Task i-b: mixture-to-element generalization
In a corresponding mixture-to-element generalization task (even-numbered groups in Table 1B), larvae were trained with any of the 25 possible binary mixtures (XY) against EM. Afterwards, they were tested for their choice between either of the involved elements (X) versus EM: Train: XY // EM and Test: X — EM.
Again, the larger the perceptual distance between XY and X, the less conditioned behaviour towards X we should observe (i.e. the smaller the PI scores should be).
Task ii: discrimination
In an element versus mixture discrimination task, larvae were trained differentially between any of the five elements (X) against a binary mixture containing it (XY), and then were tested for their choice between these stimuli: Train: X // XY and Test: X — XY.
Thus, in this task, a larger perceptual distance between X and XY entails more conditioned behaviour (i.e. a larger PI score).
Data display and statistics
Data are displayed as box plots, showing the median as a bold line and the 25/75% and 10/90% quantiles as box boundaries and whiskers, respectively.
Non-parametric analyses were employed throughout (Kruskal–Wallis tests for comparisons across multiple-groups, Mann–Whitney U-tests for two-group comparisons), using Statistica (Statsoft, Hamburg, Germany). Significance is inferred if P<0.05. If, within one analysis, multiple tests were performed, the significance level was corrected by dividing it by the number of comparisons (Bonferroni correction); this ensures that the total error rate of the analysis remains below 5%. For example, if three such comparisons were made, P<0.05/3 was used as the significance level.

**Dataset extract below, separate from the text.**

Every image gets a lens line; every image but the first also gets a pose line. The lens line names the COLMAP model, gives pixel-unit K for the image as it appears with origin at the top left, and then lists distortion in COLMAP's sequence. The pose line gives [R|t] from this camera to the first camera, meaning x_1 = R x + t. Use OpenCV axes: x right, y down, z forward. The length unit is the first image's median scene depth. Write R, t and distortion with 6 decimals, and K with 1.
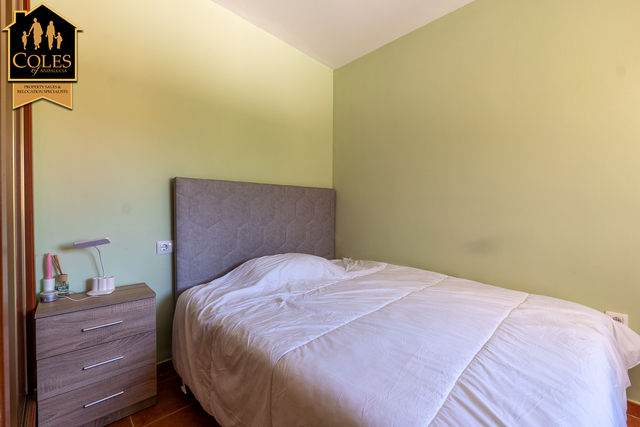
lens RADIAL K [[269.3, 0, 320.0], [0, 269.3, 213.5], [0, 0, 1]] dist [-0.000241, 0.000243]
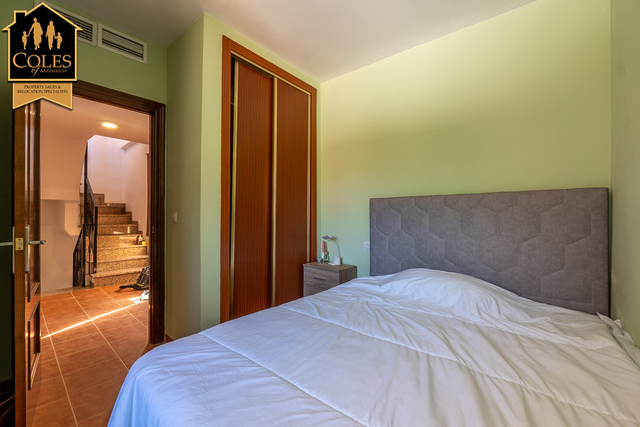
lens RADIAL K [[273.3, 0, 320.0], [0, 273.3, 213.5], [0, 0, 1]] dist [-0.050732, 0.000340]
pose [[0.076027, -0.012070, -0.997033, 0.808673], [-0.025683, 0.999571, -0.014059, -0.023200], [0.996775, 0.026676, 0.075685, 0.560128]]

Experimenters were blind with respect to the reward status of the Petri dishes.
We are indebted to Victoria Götze, Katharina Gerber, Katja Tschirner, Laura Mühlenthaler, Linda Schmitt and Veronica Saxon for help with the behavioural experiments, to Dushyant Mishra for sharing data prior to publication, and to Thomas Niewalda, Ayse Yarali, Claire Eschbach and Rupert Glasgow for discussion and comments.
This study received institutional support from the Leibniz Institut für Neurobiologie (LIN) Magdeburg, the Wissenschaftsgemeinschaft Gottfried Wilhelm Leibniz (WGL), and the Universität Magdeburg, as well as project support by the Deutsche Forschungsgemeinschaft (DFG) (SFB 779 Motivated behaviour and SPP 1392 Integrative analyses of olfaction), the Bundesministerium für Bildung und Forschung (BMBF) (Bernstein Network Insect inspired robotics), the European Commission (FP7-ICT project Miniature Insect Model for Active Learning [MINIMAL]) (all to B.G.), and the Deutscher Akademischer Austauschdienst (DAAD) (STIBET fellowship to Y.-c.C.).
The authors declare no competing financial interests.